Git Radar
A heads up display for git.

Git-radar is a tool you can add to your prompt to provide at-a-glance
information on your git repo. It’s a labour of love I’ve been dogfooding for the
last few years. Maybe it can help you too.
Installation
Install from brew:
> brew install michaeldfallen/formula/git-radar
Then run git-radar to see the docs and prove it’s installed.
Usage
To use git-radar you need to add it to your prompt.
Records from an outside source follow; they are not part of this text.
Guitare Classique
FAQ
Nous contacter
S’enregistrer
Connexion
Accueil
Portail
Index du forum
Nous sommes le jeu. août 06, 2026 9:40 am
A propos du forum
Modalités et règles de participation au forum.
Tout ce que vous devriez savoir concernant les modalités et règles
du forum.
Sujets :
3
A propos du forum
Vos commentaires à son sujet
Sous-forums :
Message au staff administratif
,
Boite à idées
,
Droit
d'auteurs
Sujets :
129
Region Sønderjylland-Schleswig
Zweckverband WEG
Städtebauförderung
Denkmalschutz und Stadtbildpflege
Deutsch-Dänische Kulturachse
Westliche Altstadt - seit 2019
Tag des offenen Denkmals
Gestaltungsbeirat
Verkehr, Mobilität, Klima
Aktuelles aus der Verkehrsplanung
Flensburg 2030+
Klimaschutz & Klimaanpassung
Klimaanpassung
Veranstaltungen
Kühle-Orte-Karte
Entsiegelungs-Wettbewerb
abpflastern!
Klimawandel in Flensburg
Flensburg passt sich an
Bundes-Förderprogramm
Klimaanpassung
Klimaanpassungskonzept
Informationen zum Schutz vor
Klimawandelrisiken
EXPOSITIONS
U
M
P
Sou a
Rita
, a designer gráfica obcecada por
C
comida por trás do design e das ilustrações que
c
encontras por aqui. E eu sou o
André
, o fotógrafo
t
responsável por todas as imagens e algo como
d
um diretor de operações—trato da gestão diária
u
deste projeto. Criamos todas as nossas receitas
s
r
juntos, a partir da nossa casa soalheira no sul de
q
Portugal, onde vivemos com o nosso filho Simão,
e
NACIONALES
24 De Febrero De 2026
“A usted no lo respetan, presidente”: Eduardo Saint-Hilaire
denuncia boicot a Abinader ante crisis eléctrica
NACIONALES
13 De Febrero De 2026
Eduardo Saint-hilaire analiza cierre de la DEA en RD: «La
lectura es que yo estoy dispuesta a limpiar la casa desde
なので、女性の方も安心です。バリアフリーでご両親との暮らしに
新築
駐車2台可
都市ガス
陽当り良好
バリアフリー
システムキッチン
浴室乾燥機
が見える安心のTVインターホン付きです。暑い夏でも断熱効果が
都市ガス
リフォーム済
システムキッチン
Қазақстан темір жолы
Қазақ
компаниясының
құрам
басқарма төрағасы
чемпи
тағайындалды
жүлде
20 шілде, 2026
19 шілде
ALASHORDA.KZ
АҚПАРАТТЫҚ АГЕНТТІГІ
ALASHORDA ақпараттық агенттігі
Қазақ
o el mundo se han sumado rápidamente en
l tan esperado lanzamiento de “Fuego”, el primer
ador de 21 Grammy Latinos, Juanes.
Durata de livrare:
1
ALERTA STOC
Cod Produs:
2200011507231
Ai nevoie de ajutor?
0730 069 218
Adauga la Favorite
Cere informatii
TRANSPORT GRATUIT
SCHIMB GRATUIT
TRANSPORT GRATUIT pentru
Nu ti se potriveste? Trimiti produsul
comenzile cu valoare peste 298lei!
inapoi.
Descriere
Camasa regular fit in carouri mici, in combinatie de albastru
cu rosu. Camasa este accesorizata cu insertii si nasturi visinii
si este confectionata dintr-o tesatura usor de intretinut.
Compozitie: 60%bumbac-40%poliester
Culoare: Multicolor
This is done in different
ways depending on your shell.
Bash
Add to your .bashrc
export PS1="$PS1\$(git-radar --bash --fetch)"
(note: the \ escaping the $ is important)
Zsh
Add to your .zshrc
export PROMPT="$PROMPT\$(git-radar --zsh --fetch) "
(note: the \ escaping the $ is important)
Fish
Add to your config.fish
function fish_prompt
set_color $fish_color_cwd
echo -n (prompt_pwd)
git-radar --fish -fetch
set_color normal
echo -n ' > '
end
Features
Files status
The prompt lists the file changes and whether they are staged, unstaged or
untracked.
| Prompt | Meaning |
|---|---|
![]() |
We have 3 untracked files |
![]() |
We have 2 modifications and 2 deletions not yet staged to commit |
![]() |
We have 1 modification and a file renamed staged and ready to commit |
![]() |
We have a conflict caused by US that we need to address |
![]() |
A combination of the above types |
Each symbol represents a different change to a file. These are based on what git
considers has happened to the file.
| Symbol | Meaning |
|---|---|
| A | A new Added file |
| D | A file has been Deleted |
| M | A file has been Modified |
| R | A file has been renamed |
| C | A file has been copied |
| U | A conflict caused by Us |
| T | A conflict caused by Them |
| B | A conflict caused by Both us and them |
The color tells you what stage the change is at.
| Color | Meaning |
|---|---|
| Green | Staged and ready to be committed (i.e. you have done a git add) |
| Red | Unstaged, you’ll need to git add them before you can commit |
| Grey | Untracked, these are new files git is unaware of |
| Yellow | Conflicted, these need resolved before they can be committed |
Local commits status
The prompt will show you the difference in commits between your branch and the
remote your branch is tracking. The examples below assume you are checked out on
master and are tracking origin/master.
| Prompt | Meaning |
|---|---|
![]() |
We have 2 commits to push up |
![]() |
We have 3 commits to pull down |
![]() |
Our version and origins version of master have diverged |
Remote commits status
The prompt will also show the difference between your branch on origin and what
is on origin/master. This a is hard coded branch name which I intend to make
configurable in the future.
This is the difference between the commits you’ve pushed up and origin/master.
| Prompt | Meaning |
|---|---|
![]() |
We have 2 commits on origin/my-branch that aren’t on origin/master |
![]() |
There are 4 commits on origin/master that aren’t on origin/my-branch |
![]() |
origin/master and origin/my-branch have diverged, we’ll need to rebase or merge |
If you don’t rely on this status, you can always hide this part of the prompt by calling git-radar with --no-remote-status.
Bash
export PS1="$PS1\$(git-radar --bash --fetch --no-remote-status) "
(note: the \ escaping the $ is important)
Zsh
export PROMPT="$PROMPT\$(git-radar --zsh --fetch --no-remote-status) "
(note: the \ escaping the $ is important)
(Optional) Auto-fetch repos
Ensuring your refs are up to date I found can be a pain. To streamline this
git-radar can be configured to auto-fetch your repo. When the --fetch flag is
used git-radar will run git fetch asynchronously every 5 minutes.
This will only occur when the prompt is rendered and it will only occur on the
repo you are currently in.
To use this feature, when setting your prompt, call git-radar with --fetch:
Bash
export PS1="$PS1\$(git-radar --bash --fetch)"
(note: the \ escaping the $ is important)
Zsh
export PROMPT="$PROMPT\$(git-radar --zsh --fetch) "
(note: the \ escaping the $ is important)
Support
Ensuring prompt execution
When setting your prompt variable, PROMPT in Zsh and PS1 in Bash, it’s
important that the function executes each time the prompt renders. That way the
prompt will respond to changes in your git repo. To ensure this you will need
to escape the execution of the function. There are two ways to do this:
1. Use $' to render raw characters
export PROMPT=$'$(git-radar --zsh)'
export PS1=$'$(git-radar --bash)'
2. Use \ to escape execution of the subshell
export PROMPT="\$(git-radar --zsh)"
export PS1="\$(git-radar --bash)"
License
Git Radar is licensed under the MIT license.
See LICENSE for the full license text.